Our Man in Paris

A few highlights from Hemingway's A Moveable Feast, which came highly recommended by a few graduating classmates about a week ago (relevant selling points included "most bad-ass opening line, ever," which is always a good sign):
Young Hemingway looks hungry.

-Hemingway's sentences
-Writing about the hunger of being a young artist (and also of skipping meals and just being hungry)
-A description of Wyndham Lewis as possessing the "eyes of an unsuccessful rapist"
-An anecdote about reassuring F. Scott Fitzgerald about his penis size and subsequently checking said penis in a restaurant bathroom to further reassure a visibly insecure Fitzgerald

Hemingway also mentions his writing process, which is characterized by both discipline and patience. He would not stop until he had finished whichever section he was working on, and also liked to think a few steps ahead:
I always worked until I had something done and I always stopped when I knew what was going to happen next. That way I could be sure of going on the next day. 
He also helpfully talks about dealing with writer's block—here's what he had to say:

I would stand and look out over the roofs of Paris and think, “Do not worry. You have always written before and you will write now. All you have to do is write one true sentence. Write the truest sentence that you know.” So finally I would write one true sentence, and then go on from there. It was easy then because there was always one true sentence that you knew or had seen or had heard someone say. 
The idea of the "truest sentence" is wise advice that I've heard from other writers—I've had the chance to ask Pulitzer Prize-winning historian Louis Menand about his writing process (he, like Hemingway, writes sentences that are extraordinarily concise and clear), and he also writes with a similar process by approaching his written work sentence by sentence, so as to make his writing as tight as possible. It also means he can finish everything in a single draft with little or no revision (but it does take about the same amount of time as writing a rough draft and doing revisions!).

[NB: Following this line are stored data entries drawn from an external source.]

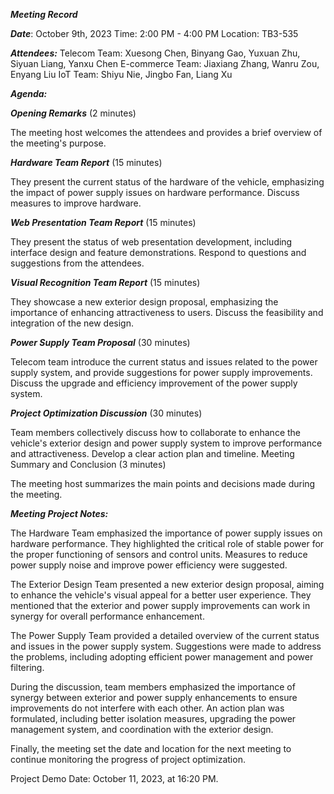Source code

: ***Meeting Record***

***Date***: October 9th, 2023 Time: 2:00 PM - 4:00 PM Location: TB3-535

***Attendees:***
Telecom Team: Xuesong Chen, Binyang Gao, Yuxuan Zhu, Siyuan Liang, Yanxu Chen
E-commerce Team: Jiaxiang Zhang, Wanru Zou, Enyang Liu
IoT Team: Shiyu Nie, Jingbo Fan, Liang Xu

***Agenda:***

***Opening Remarks*** (2 minutes)

The meeting host welcomes the attendees and provides a brief overview of the meeting's purpose.

***Hardware Team Report*** (15 minutes)

They present the current status of the hardware of the vehicle, emphasizing the impact of power supply issues on hardware performance.
Discuss measures to improve hardware.

***Web Presentation Team Report*** (15 minutes)

They present the status of web presentation development, including interface design and feature demonstrations.
Respond to questions and suggestions from the attendees.

***Visual Recognition Team Report*** (15 minutes)

They showcase a new exterior design proposal, emphasizing the importance of enhancing attractiveness to users.
Discuss the feasibility and integration of the new design.

***Power Supply Team Proposal***  (30 minutes)

Telecom team introduce the current status and issues related to the power supply system, and provide suggestions for power supply improvements.
Discuss the upgrade and efficiency improvement of the power supply system.

***Project Optimization Discussion*** (30 minutes)

Team members collectively discuss how to collaborate to enhance the vehicle's exterior design and power supply system to improve performance and attractiveness.
Develop a clear action plan and timeline.
Meeting Summary and Conclusion (3 minutes)

The meeting host summarizes the main points and decisions made during the meeting.

***Meeting Project Notes:***

The Hardware Team emphasized the importance of power supply issues on hardware performance. They highlighted the critical role of stable power for the proper functioning of sensors and control units. Measures to reduce power supply noise and improve power efficiency were suggested.

The Exterior Design Team presented a new exterior design proposal, aiming to enhance the vehicle's visual appeal for a better user experience. They mentioned that the exterior and power supply improvements can work in synergy for overall performance enhancement.

The Power Supply Team provided a detailed overview of the current status and issues in the power supply system. Suggestions were made to address the problems, including adopting efficient power management and power filtering.

During the discussion, team members emphasized the importance of synergy between exterior and power supply enhancements to ensure improvements do not interfere with each other. An action plan was formulated, including better isolation measures, upgrading the power management system, and coordination with the exterior design.

Finally, the meeting set the date and location for the next meeting to continue monitoring the progress of project optimization.

Project Demo Date: October 11, 2023, at 16:20 PM.
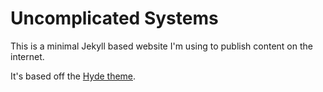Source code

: # Uncomplicated Systems

This is a minimal Jekyll based website I'm using to publish content on the internet.

It's based off the [Hyde theme](https://github.com/poole/hyde).
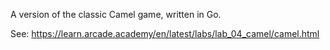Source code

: A version of the classic Camel game, written in Go.

See: https://learn.arcade.academy/en/latest/labs/lab_04_camel/camel.html
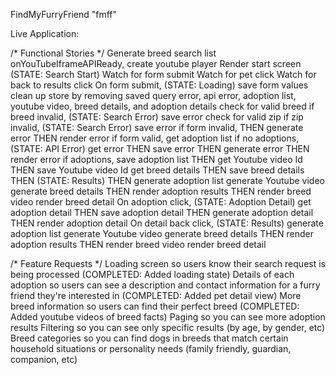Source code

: FindMyFurryFriend "fmff"

Live Application: 


/* Functional Stories */
Generate breed search list
onYouTubeIframeAPIReady, create youtube player
Render start screen (STATE: Search Start)
Watch for form submit
Watch for pet click
Watch for back to results click
    On form submit,
        (STATE: Loading) save form values
        clean up store by removing saved query error, api error, adoption list, youtube video, breed details, and adoption details
        check for valid breed
            if breed invalid, (STATE: Search Error) save error
        check for valid zip
            if zip invalid, (STATE: Search Error) save error
                if form invalid,
                    THEN generate error
                        THEN render error
                if form valid, get adoption list
                    if no adoptions, (STATE: API Error) get error
                        THEN save error
                            THEN generate error
                                THEN render error
                    if adoptions, save adoption list
                    THEN 
                        get Youtube video Id
                            THEN save Youtube video Id
                        get breed details
                            THEN save breed details
                    THEN (STATE: Results)
                        THEN generate adoption list
                        generate Youtube video
                        generate breed details
                            THEN render adoption results
                                THEN render breed video
                                render breed detail
        On adoption click,
            (STATE: Adoption Detail)
            get adoption detail
                THEN save adoption detail
                    THEN generate adoption detail
                        THEN render adoption detail
        On detail back click,
            (STATE: Results)
            generate adoption list
            generate Youtube video
            generate breed details
                THEN render adoption results
                    THEN render breed video
                    render breed detail


/* Feature Requests */
Loading screen so users know their search request is being processed (COMPLETED: Added loading state)
Details of each adoption so users can see a description and contact information for a furry friend they're interested in (COMPLETED: Added pet detail view)
More breed information so users can find their perfect breed (COMPLETED: Added youtube videos of breed facts)
Paging so you can see more adoption results
Filtering so you can see only specific results (by age, by gender, etc)
Breed categories so you can find dogs in breeds that match certain household situations or personality needs (family friendly, guardian, companion, etc)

It's reassuring to know that this approach to writing can be traced back a few generations—I'm sure many writers before Hemingway's time also advocated a similar approach. I'd think it would be helpfully to teach this approach as an alternative to the rough draft/revision approach that's widely taught in high schools, but, of course, it doesn't work for everyone.

In music, too, self-editing is hugely important—both in composition and in improvisation, although it's not exactly the same in improvising since time is passing and you can't take back what you say. Hemingway writes:
If I started to write elaborately, or like someone introducing or presenting something, I found that I could cut that scrollwork or ornament out and throw it away and start with the first true simple declarative sentence I had written.
 "Less is more" seems too much of a cliché these days—instead, when you feel that you can't go on, do what Hemingway did and write the truest sentence you know.